Statoil 'threatens Norway flag-out'

Tax disadvantage: Statoil chief Helge Lund

Norwegian state oil giant Statoil is reportedly threatening to flag out its operations due to proposed changes in the domestic fiscal regime that could leave it with a huge tax bill.

The company, led by chief executive Helge Lund, stated in its recent third-quarter results report that it could face a one-off deferred tax charge  of Nkr2.3 billion ($398.5 million) as a result of new tax rules for overseas activities being proposed by Norway’s Finance Ministry.

Under the existing regulations, Statoil is able to claim tax relief on costly foreign exploration activitie,s while Norway is denied tax revenue from overseas fields that are brought into production.

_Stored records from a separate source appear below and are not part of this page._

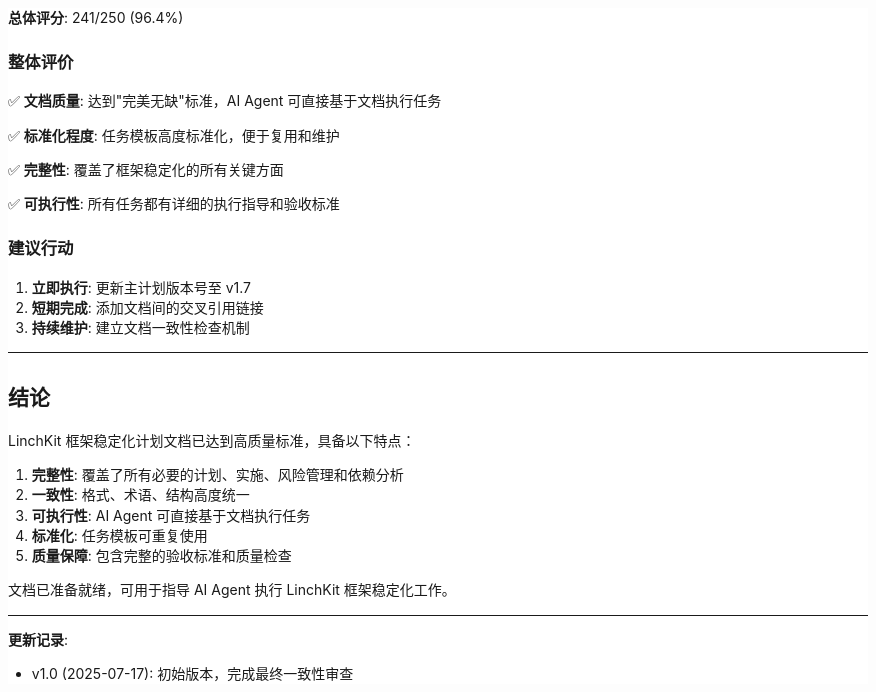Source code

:**总体评分**: 241/250 (96.4%)

### 整体评价

✅ **文档质量**: 达到"完美无缺"标准，AI Agent 可直接基于文档执行任务

✅ **标准化程度**: 任务模板高度标准化，便于复用和维护

✅ **完整性**: 覆盖了框架稳定化的所有关键方面

✅ **可执行性**: 所有任务都有详细的执行指导和验收标准

### 建议行动

1. **立即执行**: 更新主计划版本号至 v1.7
2. **短期完成**: 添加文档间的交叉引用链接
3. **持续维护**: 建立文档一致性检查机制

---

## 结论

LinchKit 框架稳定化计划文档已达到高质量标准，具备以下特点：

1. **完整性**: 覆盖了所有必要的计划、实施、风险管理和依赖分析
2. **一致性**: 格式、术语、结构高度统一
3. **可执行性**: AI Agent 可直接基于文档执行任务
4. **标准化**: 任务模板可重复使用
5. **质量保障**: 包含完整的验收标准和质量检查

文档已准备就绪，可用于指导 AI Agent 执行 LinchKit 框架稳定化工作。

---

**更新记录**:
- v1.0 (2025-07-17): 初始版本，完成最终一致性审查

The Oslo government therefore is proposing changes to the Norwegian tax system as it effectively sponsors the company’s overseas operations, according to business daily DN.

”This is in principle unfortunate and will have significant financial consequences in the longer term if the current regulations remain unchanged,” the ministry said in a recent statement when the proposal in the state Budget for 2013 was submitted for consultation.

However, Statoil contends such a change in the tax rules would present a competitive disadvantage when working overseas and tax director Finn Lexow said the company is now set to carry out an organisational review ”to secure our international competitive strength”.

”Changes in the rules for taxation ofoverseas income being proposed in the state Budget will mean that Statoil will no longer gain tax relief for foreign exploration without results,” he said, adding that many of its competitors would still be entitled to such a benefit from their homeland.

”This gives us a tax-related incentive to move our operation and personnel out of Norway,” Lexow added.

In a similar case, Norwegian rig giant Seadrill has decided to move its headquarters and management team from Stavanger to London due to the high costs of doing business in Norway, as well as the difficulty in procuring qualified personnel.

Its chairman John Fredriksen is a long-time critic of the Norway’s tax conditions and regime for business operations.